DSM - how many clusters on the drive
DRM - how many 32-byte directory entries there are--must be included in the AL0/AL1 bit map.
EXM - described earlier in this thread; the extent mask for each directory entry
OFS - offset in "tracks", which can be anything that the sector address calculation says it is.

CKS - the number of directory entries checksummed to determine a disk change
CSV - "Checksum vector" one byte per CKS, used to contain 8-bit checksums of the first CKS directory entries

Note that since you can't change hard drives on the fly, CKS/CSV for those is usually 0. Early MS/PC DOS ran into the same issue that CP/M (and a host of other OSes did) that changing disks was not under control of the OS, so you could find yourself reading or writing the wrong disk, just because the user has decided to get ahead of the game and change disks unexpectedly. High-density drives usually feature a hardware "disk changed" indicator to help out with this problem, but most low-density drives (e.g. 360K) do not--and in the case of CP/M, not all 8" drives.

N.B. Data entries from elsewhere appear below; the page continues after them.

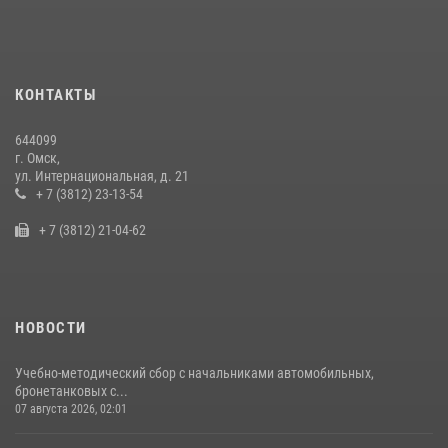
Руси в Омске
28 июля 2026, 01:44
6
Cотрудники ОМОН "Штурм" Росгвардии отработали навыки
КОНТАКТЫ
пилотирования БПЛА в Омске
14 июля 2026, 03:44
1
644099
г. Омск,
Росгвардия подвела итоги добровольной сдачи оружия в Омской
ул. Интернациональная, д. 21
области
+ 7 (3812) 23-13-54
10 июля 2026, 06:04
+ 7 (3812) 21-04-62
НОВОСТИ
Учебно-методический сбор с начальниками автомобильных,
бронетанковых с...
07 августа 2026, 02:01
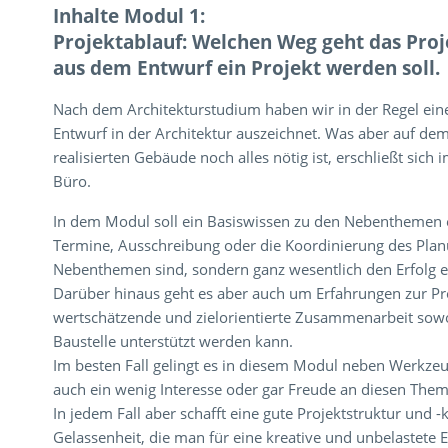
Inhalte Modul 1:
Projektablauf: Welchen Weg geht das Pro
aus dem Entwurf ein Projekt werden soll.
Nach dem Architekturstudium haben wir in der Regel eine
Entwurf in der Architektur auszeichnet. Was aber auf d
realisierten Gebäude noch alles nötig ist, erschließt sich 
Büro.
In dem Modul soll ein Basiswissen zu den Nebenthemen e
Termine, Ausschreibung oder die Koordinierung des Planu
Nebenthemen sind, sondern ganz wesentlich den Erfolg ei
Darüber hinaus geht es aber auch um Erfahrungen zur Proj
wertschätzende und zielorientierte Zusammenarbeit sowo
Baustelle unterstützt werden kann.
Im besten Fall gelingt es in diesem Modul neben Werkz
auch ein wenig Interesse oder gar Freude an diesen The
In jedem Fall aber schafft eine gute Projektstruktur und 
Gelassenheit, die man für eine kreative und unbelastete E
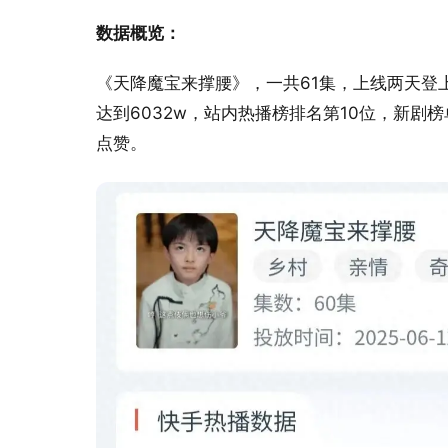
数据概览：
《天降魔宝来撑腰》，一共61集，上线两天登
达到6032w，站内热播榜排名第10位，新剧榜单
点赞。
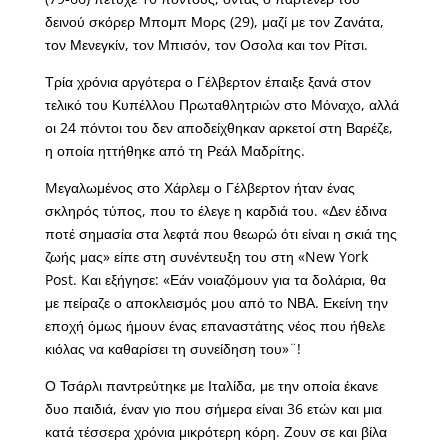
δεινού σκόρερ Μπομπ Μορς (29), μαζί με τον Ζανάτα,
τον Μενεγκίν, τον Μπισόν, τον Οσολα και τον Ρίτσι.
Τρία χρόνια αργότερα ο Γέλβερτον έπαιξε ξανά στον
τελικό του Κυπέλλου Πρωταθλητριών στο Μόναχο, αλλά
οι 24 πόντοι του δεν αποδείχθηκαν αρκετοί στη Βαρέζε,
η οποία ηττήθηκε από τη Ρεάλ Μαδρίτης.
Mεγαλωμένος στο Χάρλεμ ο Γέλβερτον ήταν ένας
σκληρός τύπος, που το έλεγε η καρδιά του. «Δεν έδινα
ποτέ σημασία στα λεφτά που θεωρώ ότι είναι η σκιά της
ζωής μας» είπε στη συνέντευξη του στη «New York
Post. Kαι εξήγησε: «Εάν νοιαζόμουν για τα δολάρια, θα
με πείραζε ο αποκλεισμός μου από το ΝΒΑ. Εκείνη την
εποχή όμως ήμουν ένας επαναστάτης νέος που ήθελε
κιόλας να καθαρίσει τη συνείδηση του»¨!
Ο Τσάρλι παντρεύτηκε με Ιταλίδα, με την οποία έκανε
δυο παιδιά, έναν γιο που σήμερα είναι 36 ετών και μια
κατά τέσσερα χρόνια μικρότερη κόρη. Ζουν σε και βίλα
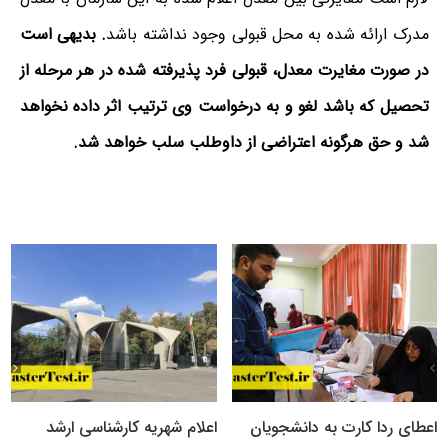
مدرک ارائه شده به محل قبولی وجود نداشته باشد
. بدیهی است
در صورت مغایرت معدل، قبولی فرد پذیرفته شده در هر مرحله از
تحصیل که باشد لغو و به درخواست وی ترتیب اثر داده نخواهد
شد و حق هرگونه اعتراضی از داوطلب سلب خواهد شد.
اعطای ردا کارت به دانشجویان
اعلام شهریه کارشناسی ارشد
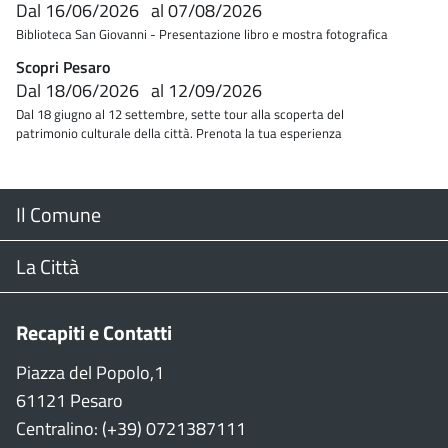
Dal
16/06/2026
al
07/08/2026
Biblioteca San Giovanni - Presentazione libro e mostra fotografica
Scopri Pesaro
Dal
18/06/2026
al
12/09/2026
Dal 18 giugno al 12 settembre, sette tour alla scoperta del
patrimonio culturale della città. Prenota la tua esperienza
Menu
Il Comune
Footer
Il Sindaco
La Città
Giunta Comunale
Web Cam
Recapiti e Contatti
Consiglio Comunale
Stradario
Piazza del Popolo,1
61121 Pesaro
CON
WiFi
Centralino: (+39) 0721387111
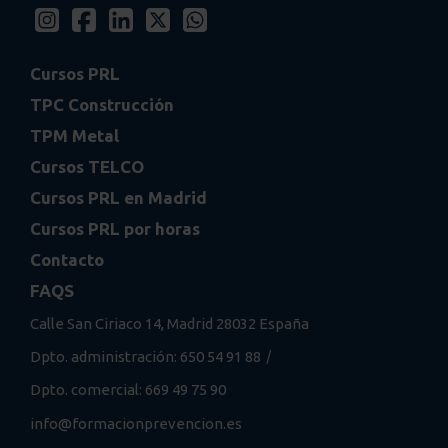
Cursos PRL
TPC Construcción
TPM Metal
Cursos TELCO
Cursos PRL en Madrid
Cursos PRL por horas
Contacto
FAQS
Calle San Ciriaco 14, Madrid 28032 España
/
Dpto. administración: 650 54 91 88
Dpto. comercial: 669 49 75 90
info@formacionprevencion.es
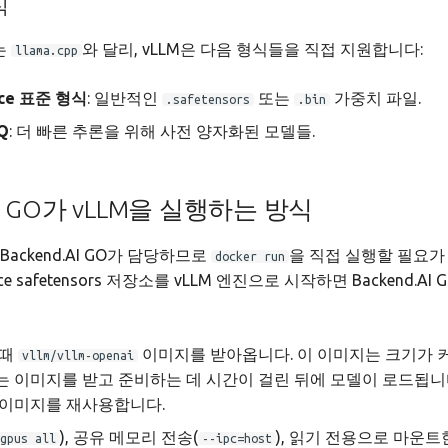
식
는
와 달리, vLLM은 다음 형식들을 직접 지원합니다:
llama.cpp
ace 표준 형식
: 일반적인
또는
가중치 파일.
.safetensors
.bin
Q
: 더 빠른 추론을 위해 사전 양자화된 모델들.
.AI GO가 vLLM을 실행하는 방식
ackend.AI GO가 담당하므로
을 직접 실행할 필요가
docker run
ace safetensors 저장소를 vLLM 엔진으로 시작하면 Backend.A
 때
이미지를 받아옵니다. 이 이미지는 크기가 커서
vllm/vllm-openai
는 이미지를 받고 준비하는 데 시간이 걸린 뒤에 모델이 로드됩니
 이미지를 재사용합니다.
), 공유 메모리 전송(
), 읽기 전용으로 마운트
gpus all
--ipc=host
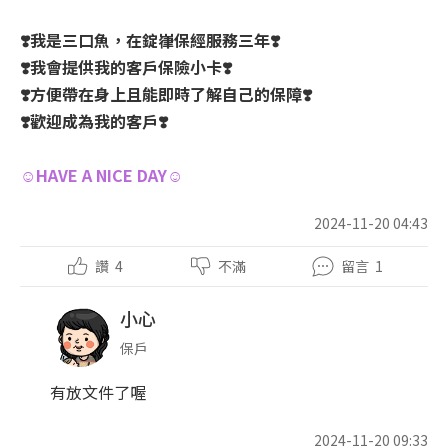
❣️我是三口魚，在錠嵂保經服務三年❣️
❣️我會提供我的客戶保險小卡❣️
❣️方便帶在身上且能即時了解自己的保障❣️
❣️歡迎成為我的客戶❣️
☺HAVE A NICE DAY☺
2024-11-20 04:43
讚
4
不滿
留言
1
小心
保戶
有放文件了喔
2024-11-20 09:33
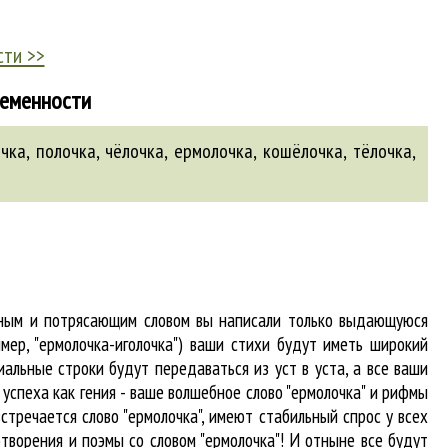
сти >>
ременности
очка
,
полочка
,
чёлочка
,
ермолочка
,
кошёлочка
,
тёлочка
,
абным и потрясающим словом вы написали только выдающуюся
мер, "ермолочка-иголочка") ваши стихи будут иметь широкий
альные строки будут передаваться из уст в уста, а все ваши
 успеха как гения - ваше волшебное слово "ермолочка" и рифмы
 встречается
слово "ермолочка"
, имеют стабильный спрос у всех
творения и поэмы со словом "ермолочка"! И отныне все будут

There were several ways to approach this. Apple, in the Macs, put drive eject under program control--and expensive option and one prone to failure. A "drive lock" was available with some drives--usually a solenoid-operated interposer in the drive latch mechanism. But again, most drives didn't have this. CP/M resorted to the "checksum" option, which, while not foolproof was better than nothing.

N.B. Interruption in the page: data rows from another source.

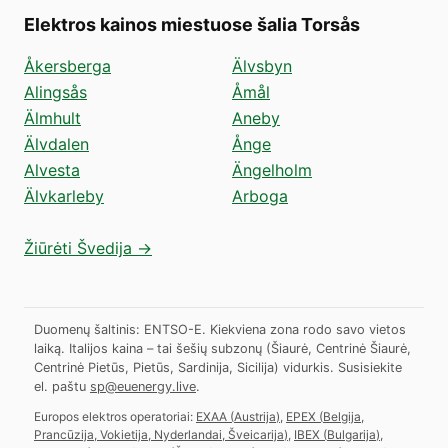
Elektros kainos miestuose šalia Torsås
Åkersberga
Älvsbyn
Alingsås
Åmål
Älmhult
Aneby
Älvdalen
Ånge
Alvesta
Ängelholm
Älvkarleby
Arboga
Žiūrėti Švedija →
Duomenų šaltinis: ENTSO-E. Kiekviena zona rodo savo vietos
laiką. Italijos kaina – tai šešių subzonų (Šiaurė, Centrinė Šiaurė,
Centrinė Pietūs, Pietūs, Sardinija, Sicilija) vidurkis.
Susisiekite
el. paštu
sp@euenergy.live
.
Europos elektros operatoriai:
EXAA
(
Austrija
)
,
EPEX
(
Belgija,
Prancūzija, Vokietija, Nyderlandai, Šveicarija
)
,
IBEX
(
Bulgarija
)
,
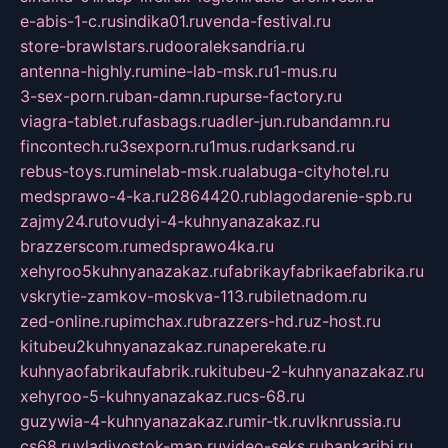
e-abis-1-c.ru
sindika01.ru
venda-festival.ru
store-brawlstars.ru
dooraleksandria.ru
antenna-highly.ru
mine-lab-msk.ru
1-mus.ru
3-sex-porn.ru
ban-damn.ru
purse-factory.ru
viagra-tablet.ru
fasbags.ru
adler-jun.ru
bandamn.ru
fincontech.ru
3sexporn.ru
1mus.ru
darksand.ru
rebus-toys.ru
minelab-msk.ru
alabuga-cityhotel.ru
medsprawo-4-ka.ru
2864420.ru
blagodarenie-spb.ru
zajmy24.ru
tovudyi-4-kuhnyanazakaz.ru
brazzerscom.ru
medsprawo4ka.ru
xehyroo5kuhnyanazakaz.ru
fabrikayfabrikaefabrika.ru
vskrytie-zamkov-moskva-113.ru
biletnadom.ru
zed-online.ru
pimchax.ru
brazzers-hd.ru
z-host.ru
kitubeu2kuhnyanazakaz.ru
naperekate.ru
kuhnyaofabrikaufabrik.ru
kitubeu-2-kuhnyanazakaz.ru
xehyroo-5-kuhnyanazakaz.ru
cs-68.ru
guzywia-4-kuhnyanazakaz.ru
mir-tk.ru
vlknrussia.ru
cs68.ru
vladivostok-map.ru
video-seks.ru
bankaribi.ru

October 23rd, 2016, 12:54 PM
Hmmm... I'm wondering if I shouldn't roll my own BIOS here. I already have the source for CP/M's BDOS and CCP in Z80 assembler.

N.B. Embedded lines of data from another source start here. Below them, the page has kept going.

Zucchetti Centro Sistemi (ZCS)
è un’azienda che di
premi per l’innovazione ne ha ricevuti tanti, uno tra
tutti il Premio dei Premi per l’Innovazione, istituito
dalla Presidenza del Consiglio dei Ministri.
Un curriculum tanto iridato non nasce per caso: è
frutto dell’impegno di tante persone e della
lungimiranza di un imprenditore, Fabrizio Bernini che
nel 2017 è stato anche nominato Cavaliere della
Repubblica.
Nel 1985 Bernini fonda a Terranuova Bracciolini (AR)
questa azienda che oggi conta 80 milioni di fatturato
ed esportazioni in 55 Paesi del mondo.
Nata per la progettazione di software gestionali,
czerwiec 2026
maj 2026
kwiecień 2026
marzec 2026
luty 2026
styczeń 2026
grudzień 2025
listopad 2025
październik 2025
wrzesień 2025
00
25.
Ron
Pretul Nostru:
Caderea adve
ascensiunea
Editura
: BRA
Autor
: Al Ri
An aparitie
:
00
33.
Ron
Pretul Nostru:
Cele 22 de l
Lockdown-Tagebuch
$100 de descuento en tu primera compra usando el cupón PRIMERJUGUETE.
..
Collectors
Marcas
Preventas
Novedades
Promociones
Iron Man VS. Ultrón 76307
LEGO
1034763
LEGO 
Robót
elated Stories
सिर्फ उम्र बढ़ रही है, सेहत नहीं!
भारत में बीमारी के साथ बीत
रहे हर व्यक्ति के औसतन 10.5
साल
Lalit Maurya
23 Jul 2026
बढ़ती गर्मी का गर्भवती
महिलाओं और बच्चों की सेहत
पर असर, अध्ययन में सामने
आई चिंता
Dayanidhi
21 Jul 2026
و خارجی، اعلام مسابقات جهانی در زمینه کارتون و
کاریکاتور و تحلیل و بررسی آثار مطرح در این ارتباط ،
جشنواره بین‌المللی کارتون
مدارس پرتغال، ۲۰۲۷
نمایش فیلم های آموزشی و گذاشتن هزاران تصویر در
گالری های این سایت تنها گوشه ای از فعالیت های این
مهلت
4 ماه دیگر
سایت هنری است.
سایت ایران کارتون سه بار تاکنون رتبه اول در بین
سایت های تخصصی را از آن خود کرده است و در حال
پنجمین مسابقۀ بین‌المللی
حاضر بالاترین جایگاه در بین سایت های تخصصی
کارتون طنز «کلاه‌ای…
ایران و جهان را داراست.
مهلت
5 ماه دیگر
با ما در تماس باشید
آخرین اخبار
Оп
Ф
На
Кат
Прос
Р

Lifeboat CP/M's BIOS has a lot of code in it for the disk routines which I don't need. Rolling my own'll make it easier to build a drive mapping table.. hmm, hmm.... I'd have to pull out the basic BIOS functions as-is (although I am certain that they are simple enough, no point reinventing the wheel). Hmm, hmm... Reason is I'm out of space with a 5Meg CF card. If I want 15 drives +1 floppy, I will need to economise somehow. As it is, for 12 drives I need an extra 3k of RAM... hmm, hmm... And I will need to implement sector block/deblock I think, so as not to waste any space on the CF drive.

This is where the madness begins!

October 23rd, 2016, 03:45 PM
Well, I never thought much of Lifeboat, even when I was dealing with them. So have at it! :)

October 24th, 2016, 12:34 AM
On the TRS-80 Model II, Lifeboat presents to me as the nearest thing to a plain vanilla CP/M implementation. That's why I prefer it. The others seem to have custom stuff that makes driver patching non-standard if it is to be done properly. Especially Pickles & Trout CP/M, which is supposed to be the gold standard, but it implements loadable drivers of some sort and I would rather learn how to do it the DRI way before learning the P&T way.

Besides, Lifeboat, being vanilla, boots up really, really fast, on an 8" drive, or an HxC floppy emulator.